I didn't say slide film was bad. I said it was not as fully corrected as was negative film. But there are details that need mention.

 

Negative film is intended for printing, slide film is intended for viewing the original. Grain and sharpness of original images from equal speed films should be roughly equivalent whether they be neg or pos, but the prints from neg if unmanipulated, should be superior than prints from positives.

 

As it turns out, negative sharpness and grain, as well as color, are all better than positive film in the duplication process as well as in the camera original. This is why motion picture studios use ECN instead of ECO. The prints from the negative can be projected to larger sizes than the positive from positive prints before the image breaks down. The negative is better because more can be done in the original to correct the image than can be done in reversal materials. There are built in color and sharpness 'masks' that positive film cannot use. Even ECO, an in-camera reversal film could never equal ECN for quality. Part of that is due to the problems associated with reversal processes themselves.

**Task:** Reproduce the passage on negative and slide film from "I didn't say" up to and including "prints from positives.".

**Listed entries:**

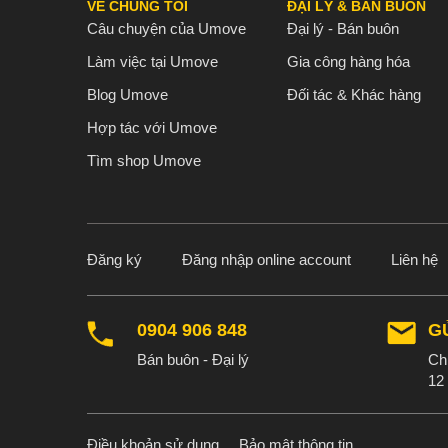
VỀ CHÚNG TÔI
ĐẠI LÝ & BÁN BUÔN
Câu chuyện của Umove
Đại lý - Bán buôn
Làm việc tại Umove
Gia công hàng hóa
Blog Umove
Đối tác & Khác hàng
Hợp tác với Umove
Tìm shop Umove
Đăng ký
Đăng nhập online account
Liên hệ
0904 906 848
G
Bán buôn - Đại lý
Chú
12 
Điều khoản sử dụng
Bảo mật thông tin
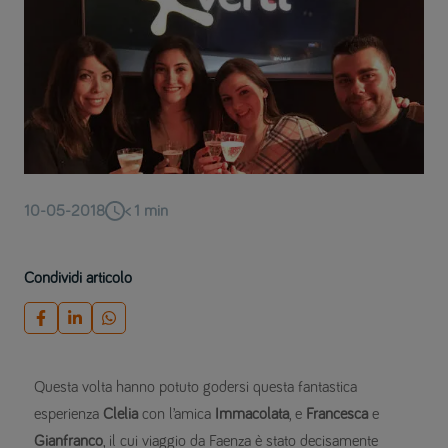
10-05-2018
< 1
min
Condividi articolo
Questa volta hanno potuto godersi questa fantastica
esperienza
Clelia
con l’amica
Immacolata
, e
Francesca
e
Gianfranco
, il cui viaggio da Faenza è stato decisamente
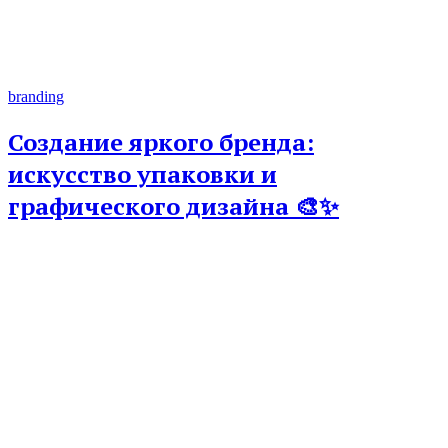
branding
Создание яркого бренда:
искусство упаковки и
графического дизайна 🎨✨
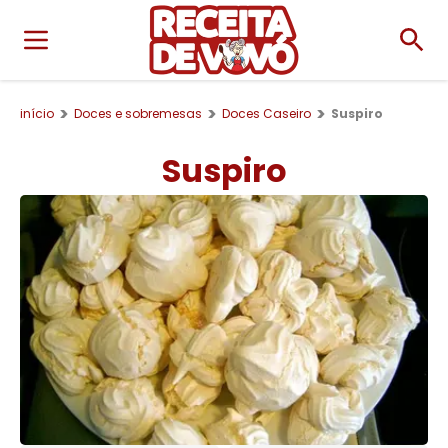
início
Doces e sobremesas
Doces Caseiro
Suspiro
Suspiro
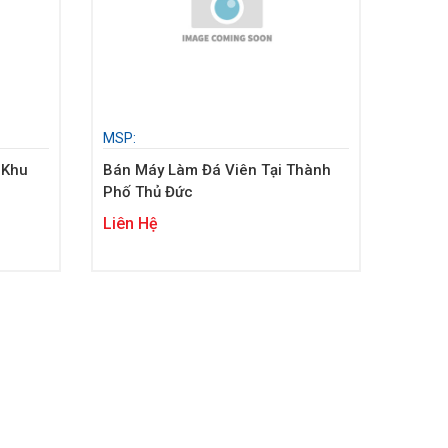
MSP:
 Khu
Bán Máy Làm Đá Viên Tại Thành
Phố Thủ Đức
Liên Hệ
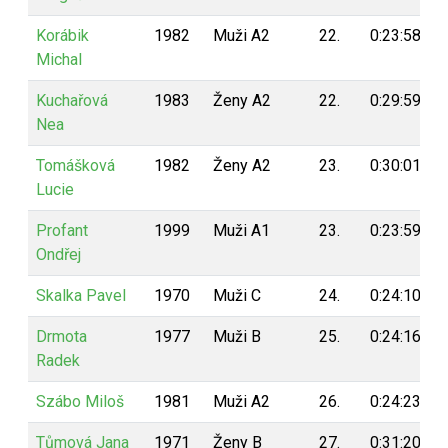
Korábik
1982
Muži A2
22.
0:23:58
Michal
Kuchařová
1983
Ženy A2
22.
0:29:59
Nea
Tomášková
1982
Ženy A2
23.
0:30:01
Lucie
Profant
1999
Muži A1
23.
0:23:59
Ondřej
Skalka Pavel
1970
Muži C
24.
0:24:10
Drmota
1977
Muži B
25.
0:24:16
Radek
Szábo Miloš
1981
Muži A2
26.
0:24:23
Tůmová Jana
1971
Ženy B
27.
0:31:20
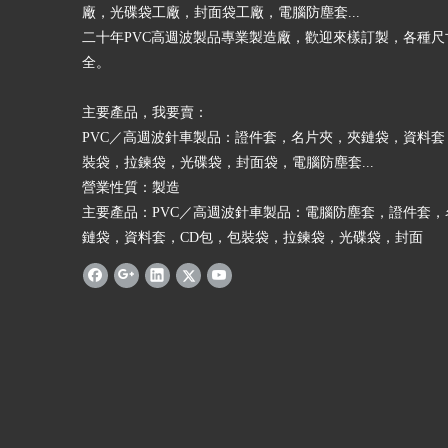
廠，光碟袋工廠，封面袋工廠，電腦防塵套...
二十年PVC高週波製品專業製造廠，歡迎來樣訂製，各種尺
全。
​主要產品，我要賣：
PVC／高週波針車製品：證件套，名片夾，夾鏈袋，資料套
裝袋，拉鍊袋，光碟袋，封面袋，電腦防塵套...
營業性質：製造
主要產品：PVC／高週波針車製品：電腦防塵套，證件套，
鏈袋，資料套，CD包，包裝袋，拉鍊袋，光碟袋，封面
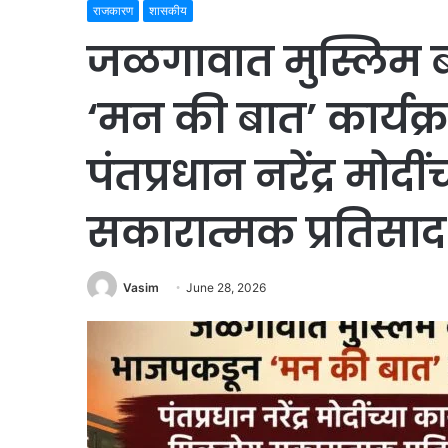
राजकारण
शासकीय
जळगावात मुस्लिम 
‘मन की बात’ कार्यक
पंतप्रधान नरेंद्र मोद
सकारात्मक प्रतिसाद
Vasim
June 28, 2026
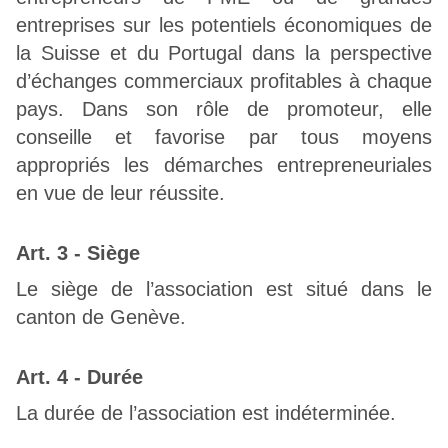
entreprises sur les potentiels économiques de
la Suisse et du Portugal dans la perspective
d’échanges commerciaux profitables à chaque
pays. Dans son rôle de promoteur, elle
conseille et favorise par tous moyens
appropriés les démarches entrepreneuriales
en vue de leur réussite.
Art. 3 - Siège
Le siège de l’association est situé dans le
canton de Genève.
Art. 4 - Durée
La durée de l’association est indéterminée.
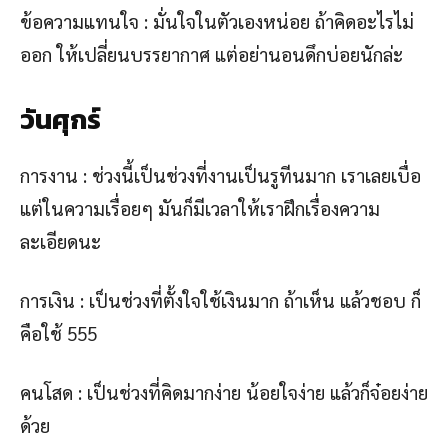
ข้อความแทนใจ : มั่นใจในตัวเองหน่อย ถ้าคิดอะไรไม่
ออก ให้เปลี่ยนบรรยากาศ แต่อย่านอนดึกบ่อยนักล่ะ
วันศุกร์
การงาน : ช่วงนี้เป็นช่วงที่งานเป็นรูทีนมาก เราเลยเบื่อ
แต่ในความเรื่อยๆ มันก็มีเวลาให้เราฝึกเรื่องความ
ละเอียดนะ
การเงิน : เป็นช่วงที่ตั้งใจใช้เงินมาก ถ้าเห็น แล้วชอบ ก็
คือใช้ 555
คนโสด : เป็นช่วงที่คิดมากง่าย น้อยใจง่าย แล้วก็จ๋อยง่าย
ด้วย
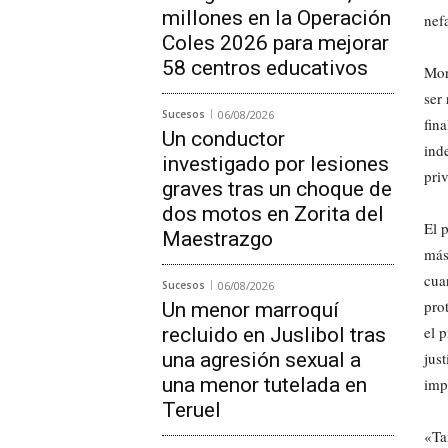
millones en la Operación
nef
Coles 2026 para mejorar
58 centros educativos
Mor
ser
Sucesos
06/08/2026
fin
Un conductor
ind
investigado por lesiones
pri
graves tras un choque de
dos motos en Zorita del
El 
Maestrazgo
más
cua
Sucesos
06/08/2026
pro
Un menor marroquí
el 
recluido en Juslibol tras
una agresión sexual a
just
una menor tutelada en
imp
Teruel
«Ta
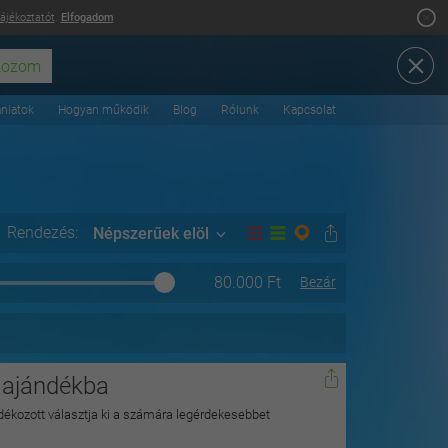
tájékoztatót
.
Elfogadom
ánlatok
Hogyan működik
Blog
Rólunk
Kapcsolat
Rendezés:
Népszerűek elöl
80.000
Ft
Bezár
 ajándékba
dékozott választja ki a számára legérdekesebbet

**Task response:**
I didn't say slide film was bad. I said it was not as fully corrected as was negative film. But there are details that need mention.

 

Negative film is intended for printing, slide film is intended for viewing the original. Grain and sharpness of original images from equal speed films should be roughly equivalent whether they be neg or pos, but the prints from neg if unmanipulated, should be superior than prints from positives.